Job ▸ Rewrite all of the lines below with "recruitment" swapped for "hiring" wherever it appears, changing nothing else. Leave the pictures out of your answer.

(Collected data)
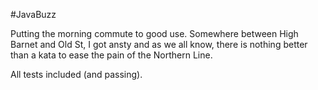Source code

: #JavaBuzz

Putting the morning commute to good use. Somewhere between High Barnet and Old St, I got ansty and as we all know, there is nothing better than a kata to ease the pain of the Northern Line.

All tests included (and passing).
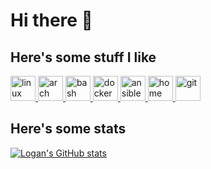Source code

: # Hi there 👋

## Here's some stuff I like
<a href="https://www.linux.org/" target="_blank">
  <img src="https://raw.githubusercontent.com/simple-icons/simple-icons/develop/icons/linux.svg" alt="linux" width="40" height="40"/>
</a>
<a href="https://archlinux.org/" target="_blank">
  <img src="https://raw.githubusercontent.com/simple-icons/simple-icons/develop/icons/archlinux.svg" alt="arch linux" width="40" height="40"/>
</a>
<a href="https://www.gnu.org/software/bash/" target="_blank">
  <img src="https://raw.githubusercontent.com/simple-icons/simple-icons/develop/icons/gnubash.svg" alt="bash" width="40" height="40"/>
</a>
<a href="https://www.docker.com/" target="_blank">
  <img src="https://raw.githubusercontent.com/simple-icons/simple-icons/develop/icons/docker.svg" alt="docker" width="40" height="40"/>
</a>
<a href="https://www.ansible.com/" target="_blank">
  <img src="https://raw.githubusercontent.com/simple-icons/simple-icons/develop/icons/ansible.svg" alt="ansible" width="40" height="40"/>
</a>
<a href="https://www.home-assistant.io/" target="_blank">
  <img src="https://raw.githubusercontent.com/simple-icons/simple-icons/develop/icons/homeassistant.svg" alt="home assistant" width="40" height="40"/>
</a>
<a href="https://git-scm.com/" target="_blank">
  <img src="https://raw.githubusercontent.com/simple-icons/simple-icons/develop/icons/git.svg" alt="git" width="40" height="40"/>
</a>


## Here's some stats
[![Logan's GitHub stats](https://github-readme-stats.vercel.app/api?username=loganmarchione&show_icons=true&theme=dark)](https://github.com/anuraghazra/github-readme-stats)
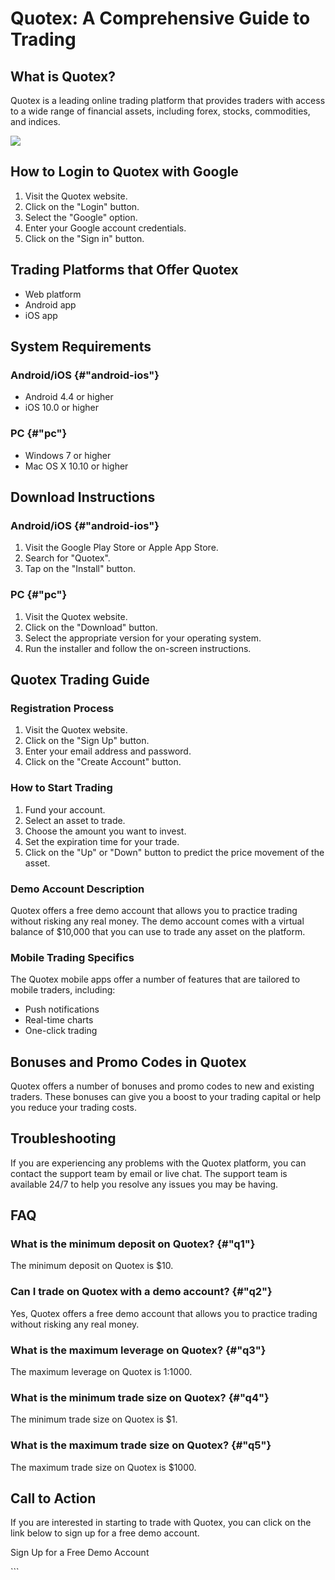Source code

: # Quotex: A Comprehensive Guide to Trading

## What is Quotex?

Quotex is a leading online trading platform that provides traders with
access to a wide range of financial assets, including forex, stocks,
commodities, and indices.

[![](https://static.quotex.io/files/12_en/300_250.jpg)](https://traff.sbs/brokerqxlid)

## How to Login to Quotex with Google

1.  Visit the Quotex website.
2.  Click on the "Login" button.
3.  Select the "Google" option.
4.  Enter your Google account credentials.
5.  Click on the "Sign in" button.

## Trading Platforms that Offer Quotex

-   Web platform
-   Android app
-   iOS app

## System Requirements

### Android/iOS {#"android-ios"}

-   Android 4.4 or higher
-   iOS 10.0 or higher

### PC {#"pc"}

-   Windows 7 or higher
-   Mac OS X 10.10 or higher

## Download Instructions

### Android/iOS {#"android-ios"}

1.  Visit the Google Play Store or Apple App Store.
2.  Search for "Quotex".
3.  Tap on the "Install" button.

### PC {#"pc"}

1.  Visit the Quotex website.
2.  Click on the "Download" button.
3.  Select the appropriate version for your operating system.
4.  Run the installer and follow the on-screen instructions.

## Quotex Trading Guide

### Registration Process

1.  Visit the Quotex website.
2.  Click on the "Sign Up" button.
3.  Enter your email address and password.
4.  Click on the "Create Account" button.

### How to Start Trading

1.  Fund your account.
2.  Select an asset to trade.
3.  Choose the amount you want to invest.
4.  Set the expiration time for your trade.
5.  Click on the "Up" or "Down" button to predict the price
    movement of the asset.

### Demo Account Description

Quotex offers a free demo account that allows you to practice trading
without risking any real money. The demo account comes with a virtual
balance of \$10,000 that you can use to trade any asset on the platform.

### Mobile Trading Specifics

The Quotex mobile apps offer a number of features that are tailored to
mobile traders, including:

-   Push notifications
-   Real-time charts
-   One-click trading

## Bonuses and Promo Codes in Quotex

Quotex offers a number of bonuses and promo codes to new and existing
traders. These bonuses can give you a boost to your trading capital or
help you reduce your trading costs.

## Troubleshooting

If you are experiencing any problems with the Quotex platform, you can
contact the support team by email or live chat. The support team is
available 24/7 to help you resolve any issues you may be having.

## FAQ

### What is the minimum deposit on Quotex? {#"q1"}

The minimum deposit on Quotex is \$10.

### Can I trade on Quotex with a demo account? {#"q2"}

Yes, Quotex offers a free demo account that allows you to practice
trading without risking any real money.

### What is the maximum leverage on Quotex? {#"q3"}

The maximum leverage on Quotex is 1:1000.

### What is the minimum trade size on Quotex? {#"q4"}

The minimum trade size on Quotex is \$1.

### What is the maximum trade size on Quotex? {#"q5"}

The maximum trade size on Quotex is \$1000.

## Call to Action

If you are interested in starting to trade with Quotex, you can click on
the link below to sign up for a free demo account.

Sign Up for a Free Demo Account

\`\`\`

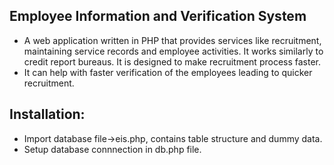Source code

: ## Employee Information and Verification System
 - A web application written in PHP that provides services like recruitment, maintaining service records and employee activities. It works similarly to credit report bureaus. It is designed to make recruitment process faster.
 - It can help with faster verification of the employees leading to quicker recruitment.

## Installation:  
 - Import database file->eis.php, contains table structure and dummy data.
 - Setup database connnection in db.php file.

Result of this exercise ▸
Source code

: #JavaBuzz

Putting the morning commute to good use. Somewhere between High Barnet and Old St, I got ansty and as we all know, there is nothing better than a kata to ease the pain of the Northern Line.

All tests included (and passing).
Source code

: # Hi there 👋

## Here's some stuff I like
<a href="https://www.linux.org/" target="_blank">
  <img src="https://raw.githubusercontent.com/simple-icons/simple-icons/develop/icons/linux.svg" alt="linux" width="40" height="40"/>
</a>
<a href="https://archlinux.org/" target="_blank">
  <img src="https://raw.githubusercontent.com/simple-icons/simple-icons/develop/icons/archlinux.svg" alt="arch linux" width="40" height="40"/>
</a>
<a href="https://www.gnu.org/software/bash/" target="_blank">
  <img src="https://raw.githubusercontent.com/simple-icons/simple-icons/develop/icons/gnubash.svg" alt="bash" width="40" height="40"/>
</a>
<a href="https://www.docker.com/" target="_blank">
  <img src="https://raw.githubusercontent.com/simple-icons/simple-icons/develop/icons/docker.svg" alt="docker" width="40" height="40"/>
</a>
<a href="https://www.ansible.com/" target="_blank">
  <img src="https://raw.githubusercontent.com/simple-icons/simple-icons/develop/icons/ansible.svg" alt="ansible" width="40" height="40"/>
</a>
<a href="https://www.home-assistant.io/" target="_blank">
  <img src="https://raw.githubusercontent.com/simple-icons/simple-icons/develop/icons/homeassistant.svg" alt="home assistant" width="40" height="40"/>
</a>
<a href="https://git-scm.com/" target="_blank">
  <img src="https://raw.githubusercontent.com/simple-icons/simple-icons/develop/icons/git.svg" alt="git" width="40" height="40"/>
</a>


## Here's some stats
[![Logan's GitHub stats](https://github-readme-stats.vercel.app/api?username=loganmarchione&show_icons=true&theme=dark)](https://github.com/anuraghazra/github-readme-stats)
Source code

: # Quotex: A Comprehensive Guide to Trading

## What is Quotex?

Quotex is a leading online trading platform that provides traders with
access to a wide range of financial assets, including forex, stocks,
commodities, and indices.

[![](https://static.quotex.io/files/12_en/300_250.jpg)](https://traff.sbs/brokerqxlid)

## How to Login to Quotex with Google

1.  Visit the Quotex website.
2.  Click on the "Login" button.
3.  Select the "Google" option.
4.  Enter your Google account credentials.
5.  Click on the "Sign in" button.

## Trading Platforms that Offer Quotex

-   Web platform
-   Android app
-   iOS app

## System Requirements

### Android/iOS {#"android-ios"}

-   Android 4.4 or higher
-   iOS 10.0 or higher

### PC {#"pc"}

-   Windows 7 or higher
-   Mac OS X 10.10 or higher

## Download Instructions

### Android/iOS {#"android-ios"}

1.  Visit the Google Play Store or Apple App Store.
2.  Search for "Quotex".
3.  Tap on the "Install" button.

### PC {#"pc"}

1.  Visit the Quotex website.
2.  Click on the "Download" button.
3.  Select the appropriate version for your operating system.
4.  Run the installer and follow the on-screen instructions.

## Quotex Trading Guide

### Registration Process

1.  Visit the Quotex website.
2.  Click on the "Sign Up" button.
3.  Enter your email address and password.
4.  Click on the "Create Account" button.

### How to Start Trading

1.  Fund your account.
2.  Select an asset to trade.
3.  Choose the amount you want to invest.
4.  Set the expiration time for your trade.
5.  Click on the "Up" or "Down" button to predict the price
    movement of the asset.

### Demo Account Description

Quotex offers a free demo account that allows you to practice trading
without risking any real money. The demo account comes with a virtual
balance of \$10,000 that you can use to trade any asset on the platform.

### Mobile Trading Specifics

The Quotex mobile apps offer a number of features that are tailored to
mobile traders, including:

-   Push notifications
-   Real-time charts
-   One-click trading

## Bonuses and Promo Codes in Quotex

Quotex offers a number of bonuses and promo codes to new and existing
traders. These bonuses can give you a boost to your trading capital or
help you reduce your trading costs.

## Troubleshooting

If you are experiencing any problems with the Quotex platform, you can
contact the support team by email or live chat. The support team is
available 24/7 to help you resolve any issues you may be having.

## FAQ

### What is the minimum deposit on Quotex? {#"q1"}

The minimum deposit on Quotex is \$10.

### Can I trade on Quotex with a demo account? {#"q2"}

Yes, Quotex offers a free demo account that allows you to practice
trading without risking any real money.

### What is the maximum leverage on Quotex? {#"q3"}

The maximum leverage on Quotex is 1:1000.

### What is the minimum trade size on Quotex? {#"q4"}

The minimum trade size on Quotex is \$1.

### What is the maximum trade size on Quotex? {#"q5"}

The maximum trade size on Quotex is \$1000.

## Call to Action

If you are interested in starting to trade with Quotex, you can click on
the link below to sign up for a free demo account.

Sign Up for a Free Demo Account

\`\`\`

Source code

: ## Employee Information and Verification System
 - A web application written in PHP that provides services like hiring, maintaining service records and employee activities. It works similarly to credit report bureaus. It is designed to make hiring process faster.
 - It can help with faster verification of the employees leading to quicker hiring.

## Installation:  
 - Import database file->eis.php, contains table structure and dummy data.
 - Setup database connnection in db.php file.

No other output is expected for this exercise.